Bizim
bayramlarda günler öncesinden hazırlıklar başlardı. İkram edilecek yiyecekler
hazırlanır, gümüşler parlatılır, avizelerin taşları tek tek silinir,
misafirlere ikramda bulunurken
kullanılacak tabak, bardak vs hazırlanır, bayram şekeri, sigara alınır,
çocuklara verilecek harçlık, mendil hazır edilir, en güzeli ve en heyecanlısı
ise bayramlık kıyafetler alınırdı. Bayram şekeri almak da çok keyifliydi.
Şekercilerin önü rengarenk şekerlerle dolu olurdu ve onlara bakmak hoşuma
giderdi. Hem çikolata hem badem hem de kağıtlı şekerlerden alınırdı. Çünkü
kahve ile likör ikram edilir, onun yanında da badem ve çikolata verilirdi. Hiç
hoşuma gitmeyen ve nedenini anlayamadığım bir alışkanlık da sigara ikramıydı.
Kokusu, külü herşeyiyle kötü olan bir şey neden ikram edilirdi hala
anlayamamışımdır. Üstelik bizim evde de
hiç sigara içen yoktu. Şekerin peşine kolonya, isteyene dantel örtülü
gümüş tabakla getirilen su ikramından sonra bayram tatlılarına geçilirdi. Bizim
evin favori tatlısı hurma (kalburabastı) idi. Babaannemin hurmasının üstüne de
yoktu.
Bayram
ziyaretleri kısa tutulup daha çok eve ziyarete gidilmeye çalışılırdı. Bütün
gün yemek , içmek, gezmek ve misafirlere ikramda bulunmakla geçerdi.
Bayram misafiri ağırlamak farklı bir törendi ve çok eğlenirdik. Bizim evde
bayram sabahları kahvaltıyla değil yemekle başlardı. Hem de ne yemek. Gün
içinde gelen misafirler yada gidilecek misafirlikler nedeniyle fırsat
olmayacağı düşüncesiyle doğan bir alışkanlık mıydı bilmiyorum. Bayram sabahı
yemek sofrasına çok özenilirdi ( gerçi
annem her zaman özenir ama). Tüm aile bayramlıklarını giyer masaya
oturur. Masada yok yok.
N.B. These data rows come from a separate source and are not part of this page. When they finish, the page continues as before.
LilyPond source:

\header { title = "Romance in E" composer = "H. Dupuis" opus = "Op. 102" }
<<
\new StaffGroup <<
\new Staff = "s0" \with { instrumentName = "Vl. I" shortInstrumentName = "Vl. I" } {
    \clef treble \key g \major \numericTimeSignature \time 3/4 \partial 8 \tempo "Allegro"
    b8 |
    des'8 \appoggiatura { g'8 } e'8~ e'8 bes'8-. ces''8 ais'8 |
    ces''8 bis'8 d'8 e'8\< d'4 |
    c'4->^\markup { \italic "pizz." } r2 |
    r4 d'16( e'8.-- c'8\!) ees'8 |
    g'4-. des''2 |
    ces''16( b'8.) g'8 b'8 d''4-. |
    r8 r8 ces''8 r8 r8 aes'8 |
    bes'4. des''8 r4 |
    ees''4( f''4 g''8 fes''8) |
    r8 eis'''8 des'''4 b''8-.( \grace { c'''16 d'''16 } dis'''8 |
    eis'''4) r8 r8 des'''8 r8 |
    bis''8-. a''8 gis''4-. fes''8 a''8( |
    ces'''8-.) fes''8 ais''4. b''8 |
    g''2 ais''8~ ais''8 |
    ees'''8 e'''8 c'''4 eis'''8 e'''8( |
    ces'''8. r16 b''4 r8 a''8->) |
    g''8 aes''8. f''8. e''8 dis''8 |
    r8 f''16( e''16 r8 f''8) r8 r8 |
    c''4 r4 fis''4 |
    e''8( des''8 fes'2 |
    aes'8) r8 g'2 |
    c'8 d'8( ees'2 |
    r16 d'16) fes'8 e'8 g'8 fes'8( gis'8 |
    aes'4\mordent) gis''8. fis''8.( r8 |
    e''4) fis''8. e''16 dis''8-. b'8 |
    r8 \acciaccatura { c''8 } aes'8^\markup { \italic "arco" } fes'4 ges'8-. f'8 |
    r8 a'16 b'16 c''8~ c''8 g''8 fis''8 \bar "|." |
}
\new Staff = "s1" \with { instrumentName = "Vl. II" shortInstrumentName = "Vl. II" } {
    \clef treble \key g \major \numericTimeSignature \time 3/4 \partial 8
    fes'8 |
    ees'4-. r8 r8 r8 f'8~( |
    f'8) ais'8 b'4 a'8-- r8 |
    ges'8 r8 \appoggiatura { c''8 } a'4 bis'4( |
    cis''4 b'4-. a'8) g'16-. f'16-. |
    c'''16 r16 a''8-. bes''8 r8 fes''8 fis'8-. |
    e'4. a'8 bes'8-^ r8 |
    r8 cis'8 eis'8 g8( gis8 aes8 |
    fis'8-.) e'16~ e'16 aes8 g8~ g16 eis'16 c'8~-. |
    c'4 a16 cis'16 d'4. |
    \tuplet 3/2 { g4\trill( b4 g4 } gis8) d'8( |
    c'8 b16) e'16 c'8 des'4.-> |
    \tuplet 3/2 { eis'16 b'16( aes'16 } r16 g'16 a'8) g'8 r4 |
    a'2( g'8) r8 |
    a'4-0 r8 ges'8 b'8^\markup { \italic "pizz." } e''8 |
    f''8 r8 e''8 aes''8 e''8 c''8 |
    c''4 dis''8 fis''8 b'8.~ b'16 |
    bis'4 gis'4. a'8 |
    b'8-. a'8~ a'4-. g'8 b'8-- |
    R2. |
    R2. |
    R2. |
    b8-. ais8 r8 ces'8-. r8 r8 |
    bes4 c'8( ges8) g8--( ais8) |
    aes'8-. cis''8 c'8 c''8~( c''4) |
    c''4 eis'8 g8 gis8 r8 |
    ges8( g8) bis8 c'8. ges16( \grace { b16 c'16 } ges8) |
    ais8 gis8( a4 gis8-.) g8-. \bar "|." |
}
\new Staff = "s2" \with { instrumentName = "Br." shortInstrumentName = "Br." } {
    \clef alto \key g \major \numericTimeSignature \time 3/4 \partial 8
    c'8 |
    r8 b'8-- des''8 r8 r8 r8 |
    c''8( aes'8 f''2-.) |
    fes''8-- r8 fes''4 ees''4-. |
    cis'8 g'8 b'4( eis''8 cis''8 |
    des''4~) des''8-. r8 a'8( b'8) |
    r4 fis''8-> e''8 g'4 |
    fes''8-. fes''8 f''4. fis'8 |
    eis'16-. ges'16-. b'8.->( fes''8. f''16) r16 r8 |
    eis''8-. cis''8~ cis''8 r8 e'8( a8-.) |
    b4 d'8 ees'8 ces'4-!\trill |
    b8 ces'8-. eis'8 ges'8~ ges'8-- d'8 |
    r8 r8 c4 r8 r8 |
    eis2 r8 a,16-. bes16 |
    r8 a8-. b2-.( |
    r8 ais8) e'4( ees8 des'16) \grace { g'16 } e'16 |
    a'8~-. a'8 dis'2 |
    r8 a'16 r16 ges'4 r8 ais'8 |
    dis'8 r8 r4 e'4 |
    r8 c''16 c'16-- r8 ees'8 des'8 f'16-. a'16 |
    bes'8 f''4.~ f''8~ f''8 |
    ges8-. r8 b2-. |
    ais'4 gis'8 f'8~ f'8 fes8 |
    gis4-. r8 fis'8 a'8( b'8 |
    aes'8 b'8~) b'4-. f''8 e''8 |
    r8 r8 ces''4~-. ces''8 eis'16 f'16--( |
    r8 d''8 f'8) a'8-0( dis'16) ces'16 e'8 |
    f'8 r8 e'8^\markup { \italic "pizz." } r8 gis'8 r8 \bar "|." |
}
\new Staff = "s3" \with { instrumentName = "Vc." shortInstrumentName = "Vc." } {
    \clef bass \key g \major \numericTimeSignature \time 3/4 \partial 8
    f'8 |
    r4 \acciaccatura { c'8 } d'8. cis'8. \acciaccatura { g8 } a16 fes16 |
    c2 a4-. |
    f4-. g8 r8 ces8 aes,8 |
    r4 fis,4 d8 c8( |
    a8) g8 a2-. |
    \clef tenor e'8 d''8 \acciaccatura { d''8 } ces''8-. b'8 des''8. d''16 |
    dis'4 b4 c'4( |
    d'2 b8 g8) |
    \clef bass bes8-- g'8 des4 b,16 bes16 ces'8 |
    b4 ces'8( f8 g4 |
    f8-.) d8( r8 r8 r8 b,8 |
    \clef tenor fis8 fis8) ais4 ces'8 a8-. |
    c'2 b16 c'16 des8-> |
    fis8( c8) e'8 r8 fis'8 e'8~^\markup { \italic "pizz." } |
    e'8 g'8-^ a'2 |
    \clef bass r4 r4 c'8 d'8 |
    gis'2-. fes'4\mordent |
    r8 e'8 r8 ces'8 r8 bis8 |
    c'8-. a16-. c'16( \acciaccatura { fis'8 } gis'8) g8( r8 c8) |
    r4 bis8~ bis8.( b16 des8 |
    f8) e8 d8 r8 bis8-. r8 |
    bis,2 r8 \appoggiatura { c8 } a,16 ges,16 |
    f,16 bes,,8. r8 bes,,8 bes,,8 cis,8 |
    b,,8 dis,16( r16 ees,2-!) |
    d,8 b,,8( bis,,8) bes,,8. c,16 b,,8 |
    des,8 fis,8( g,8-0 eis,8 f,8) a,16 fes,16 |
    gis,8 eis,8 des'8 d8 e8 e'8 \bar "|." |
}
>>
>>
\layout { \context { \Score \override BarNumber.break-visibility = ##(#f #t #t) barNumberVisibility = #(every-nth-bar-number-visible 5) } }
Yoğurtlu çorba, etli bulgurlu yaprak sarma, etli
nohutlu pirinç pilavı olmazsa olmaz. Yemekten sonra ailece bayramlaşılır,
bayram harçlıkları verilir. Kahve ve çikolatadan sonra bayram tatlısı yenir.
Artık misafir kabul etmeye yada misafirliğe gitmeye herkes hazırdır. Bu ritüel
bizde halen her bayramda tekrarlanır. Önce aile büyüklerine gidilip el öpülüp
bayramları kutlanır. Büyükler çocuklara bayram harçlığı verir. Bazen harçlıklar
mendilin içine konularak verilirdi. Kız çocuklarına verilen mendiller işlemeli,
kenarı oyalı olabilirdi. Halam, ablama verdiği o iğne oyalı mendillerden bana
ne zaman verecek diye dört gözle beklemiştim. O mendiller hem çok güzeldi hem
de büyümenin göstergesiydi. Hala da güzel değiller mi?
Şeker toplayan çocukları, uçan baloncuları, bayram kutlayan bekçileri ve davulcuları anmadan bitirmeyelim.